Hogg's Research: reproducibility

Showing posts with label reproducibility. Show all posts

2023-05-30

Dr Irina Espejo

Today it was my honor to serve on the PhD defense committee of Irina Espejo (NYU), who is one of the first (ever in the world, actually!) PhDs in Data Science. Her PhD research involved making real, practical, scalable, reproducible tools for the (late-in-pipeline) analysis of high-energy physics data from the Large Hadron Collider. She built tools to speed up likelihood-free inferences, and she built a tool to find exclusion regions (upper limits) in complex parameter spaces. She used the latter to put constraints on a (real, not toy) proposed modification to the standard model.

On the first project, the tools that she built (and built on) make the LHC more sensitive to new physics, because they find better test statistics for distinguishing models. They make some searches far better, which makes me wonder whether particle physics is using our money efficiently??

2023-02-13

reproducibility; reionization

Today featured a blackboard talk by Soltan Hassan (NYU), about a semi-analytic model to explain the various bits of data we have about the reionization of the universe at redshifts around 7. The model is baroque, but there are no options when it comes to problems that are deep in gastrophysics.

After lunch I spent an hour on a panel organized by NYU Libraries about reproducibility in the natural sciences. That was fun; so many ideas! One interesting idea is that it is transparency, more than reproducibility, that is important. Another was a technical suggestion: If you want your students to be good at making reproducible code, they shouldn't bring you plots of their results, they should bring you code that you can run to make those plots!

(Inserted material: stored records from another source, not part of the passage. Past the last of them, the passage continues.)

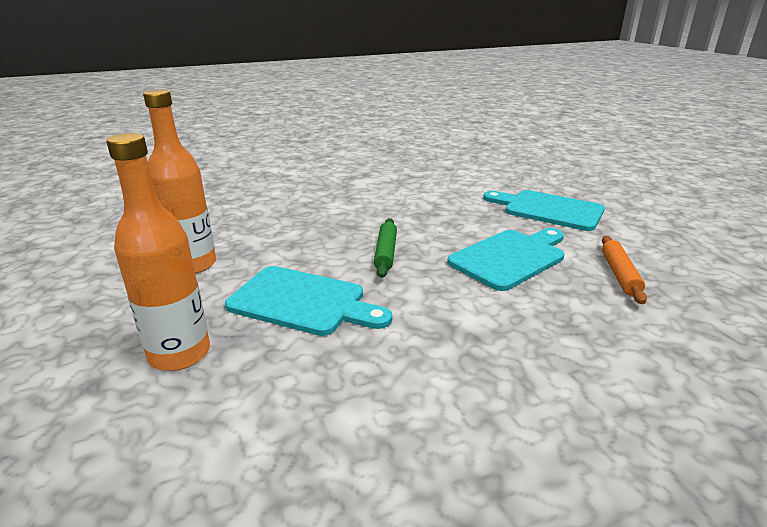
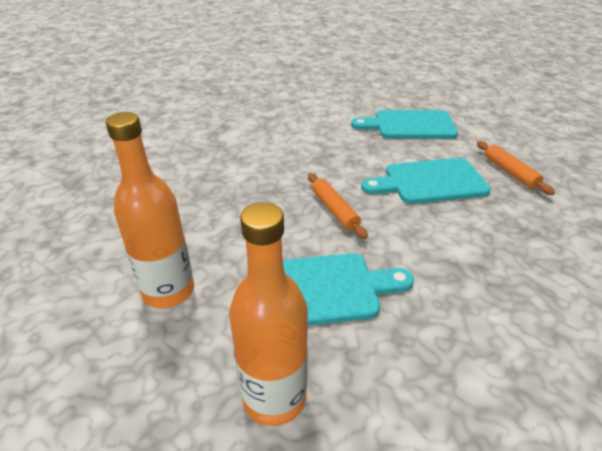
camera: 30 degrees left, 10 degrees up
(385, 253) = (334, 210): green rolling pin -> orange rolling pin
(510, 258) = (430, 182): turquoise cutting board -> turquoise cutting board turned 120 degrees counterclockwise

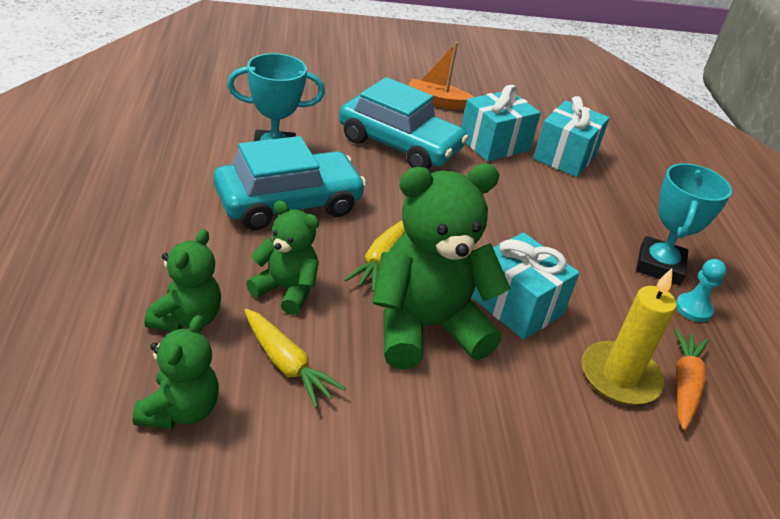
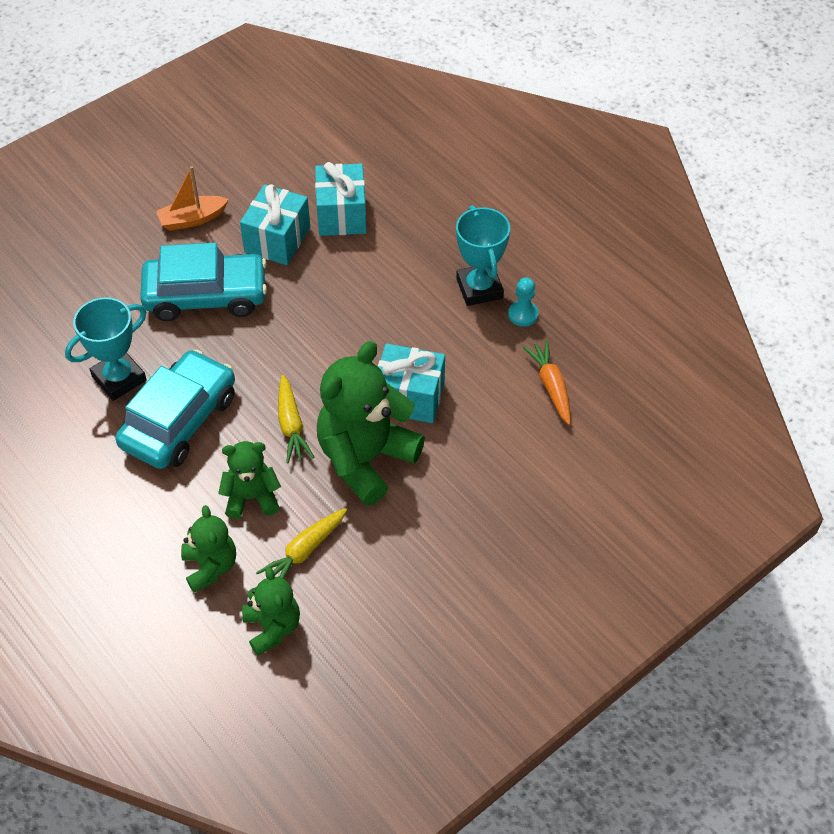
camera: 30 degrees left, 15 degrees up
(286, 364) = (304, 551): yellow carrot -> yellow carrot turned 120 degrees clockwise
(619, 376) = (509, 409): yellow candle -> none

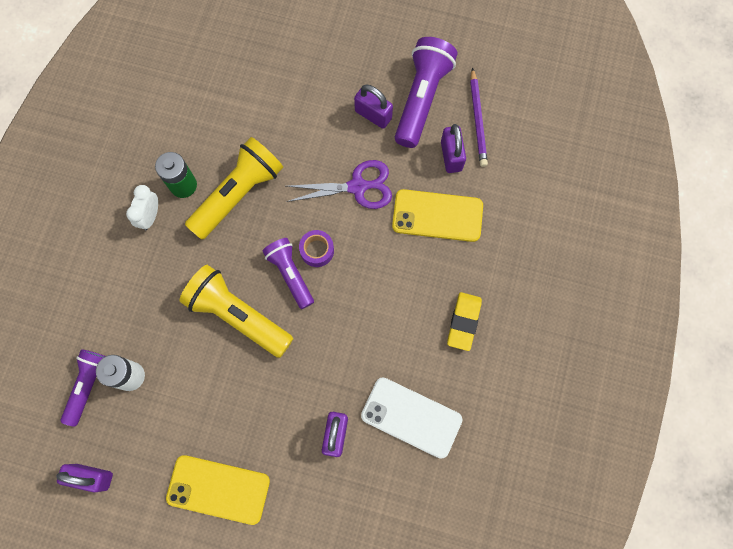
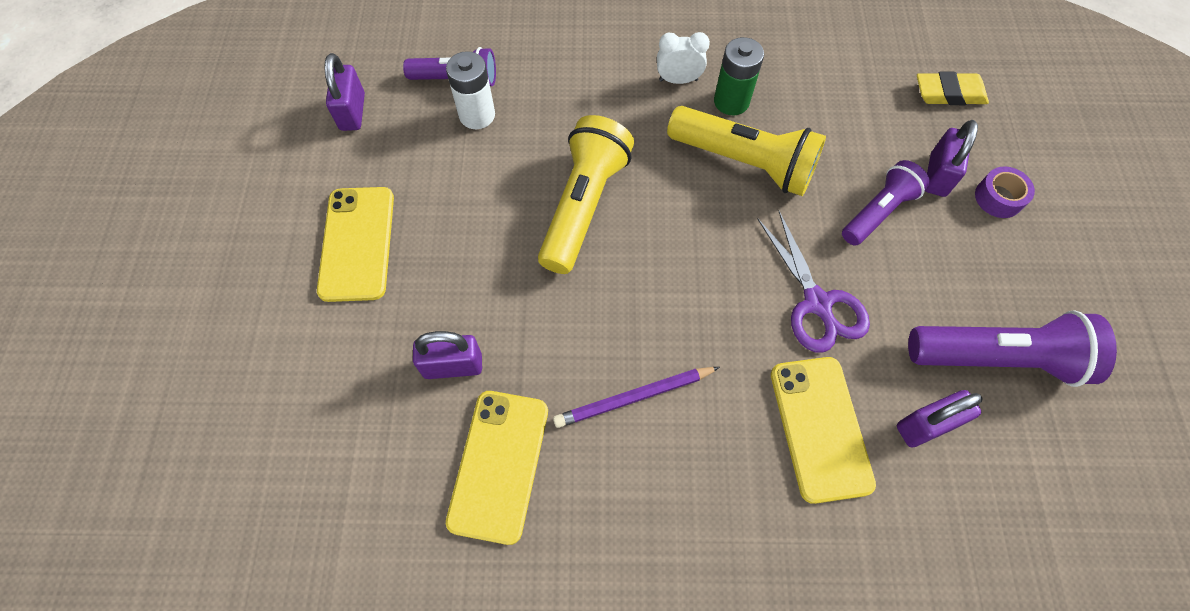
camera: 75 degrees right, 10 degrees down
(290, 274) = (659, 251): purple flashlight -> purple flashlight (878, 212)
(317, 250) = (703, 275): purple tape -> purple tape (998, 198)
(373, 115) = (936, 296): purple padlock -> purple padlock (937, 175)
(411, 417) = (499, 465): white phone -> yellow phone
(463, 322) = (666, 510): yellow eraser -> yellow eraser (949, 93)
(477, 120) = (1007, 453): purple pencil -> purple pencil (634, 397)

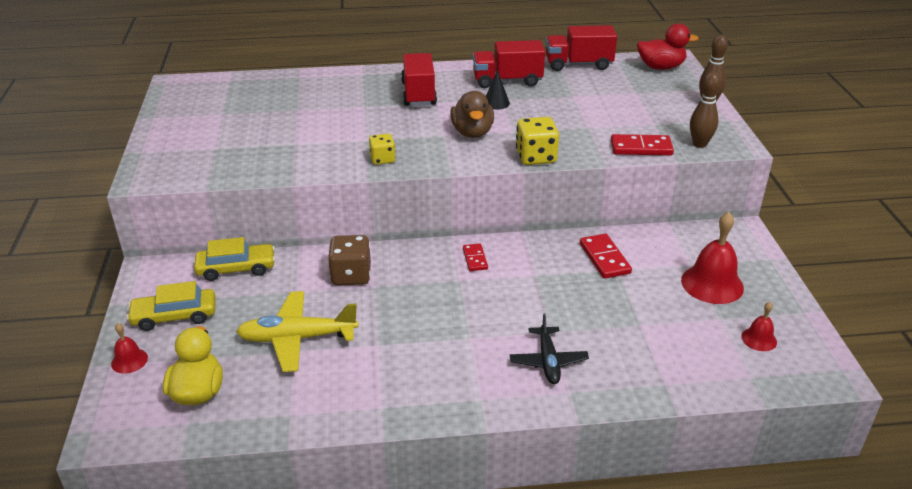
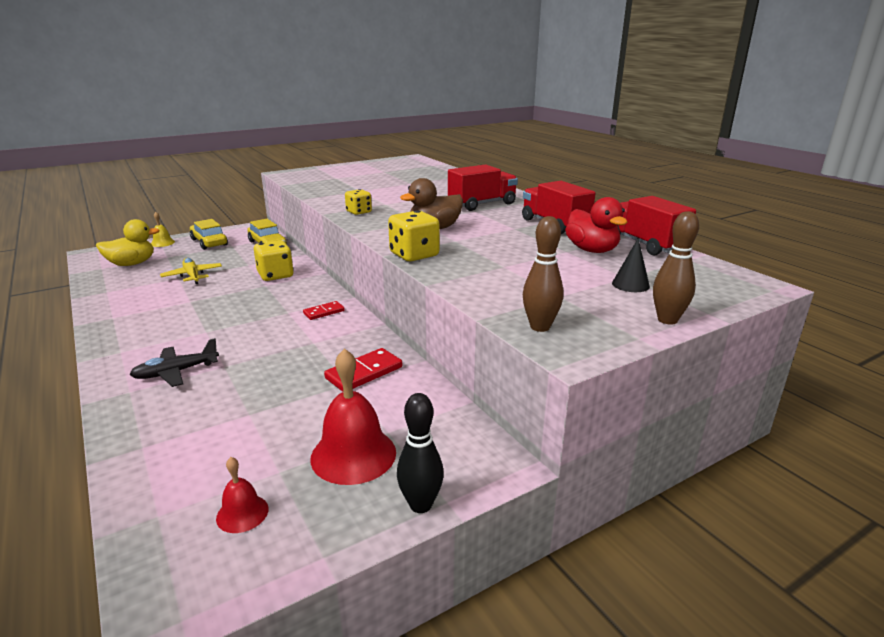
camera: 65 degrees right, 10 degrees down
(129, 360) = (162, 243): red bell -> yellow bell
(297, 338) = (192, 276): yellow plane -> yellow plane, size x0.66
(351, 275) = (275, 275): brown dice -> yellow dice
(496, 103) = (503, 227): black cone -> black cone (630, 284)
(641, 148) = (488, 296): red domino -> none
(661, 67) = (720, 281): red duck -> red duck (592, 250)
(770, 268) = (420, 505): none -> black bowling pin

Haha, genius.

2019-09-09

enumerating all possible statistical tests

Today I got in my first weekly meeting (of the new academic year) with Kate Storey-Fisher (NYU). We went through priorities and then spoke about the problem of performing some kind of comprehensive or complete search of the large-scale structure data for anomalies. One option (popular these days) is to train a machine-learning method to recognize what's ordinary and then ask it to classify non-ordinary structures as anomalies. This is a great idea! But it has the problem that, at the end of the day, you don't know how many hypotheses you have tested. If you find a few-sigma anomaly, that isn't surprising if you have looked in many thousands of possible “places”. It is surprising if you have only looked in a few. So I am looking for comprehensive approaches where we can pre-register an enumerated list of tests we are going to do, but to have that list of tests be exceedingly long (like machine-generated). This is turning out to be a hard problem.

2019-01-18

Dr Lukas Henrich

It was an honor and a privilege to serve on the PhD defense committee of Lukas Heinrich (NYU), who has had a huge impact on how particle physicists do data analysis. For one, he has designed and built a system that permits re-use of intermediate data results from the ATLAS experiment in new data analyses, measurements, and searches for new physics. For another, he has figured out how to preserve data analyses and workflows in a reproducible framework using containers. For yet another, he has been central in convincing the ATLAS experiment and CERN more generally to adopt standards for the registration and preservation of data analysis components. And if that's not all, he has structured this so that data analyses can be expressed as modular graphs and modified and re-executed.

I'm not worthy! But in addition to all this, Heinrich is a great example of the idea (that I like to say) that principled data analysis lies at the intersection of theory and hardware: His work on ruling out supersymmetric models using ATLAS data requires a mixture of theoretical and engineering skills and knowledge that he has nailed.

The day was a pleasure, and that isn't just the champagne talking. Congratulations Dr. Heinrich!

2019-01-11

what's permitted for target selection?

Because I have been working with Rix (MPIA) to help the new project SDSS-V make plans to choose spectroscopic targets, and also because of work I have been doing with Bedell (Flatiron) on thinking about planning radial-velocity follow-up observations, I find myself saying certain things over and over again about how we are permitted to choose targets if we want it to be easy (and even more importantly, possible) to use the data in a statistical project that, say, determines the population of stars or planets, or, say, measures the structural properties of the Milky Way disk. Whenever I am saying things over and over again, and I don't have a paper to point to, that suggests we write one. So I started conceiving today a paper about selection functions in general, and what you gain and lose by making them more complicated in various ways. And what is not allowed, ever!

2019-01-08

reproducing old results

I spent a bit of research time making near-term plans with Storey-Fisher (NYU), who is developing new estimators of clustering statistics. Because clustering is two-point (at least), computational complexity is an issue; she is working on getting things fast. She has had some success; it looks like we are fast enough now. The near-term goals are to reproduce some high-impact results from some Zehavi papers on SDSS data. Then we will have a baseline to beat with our new estimators.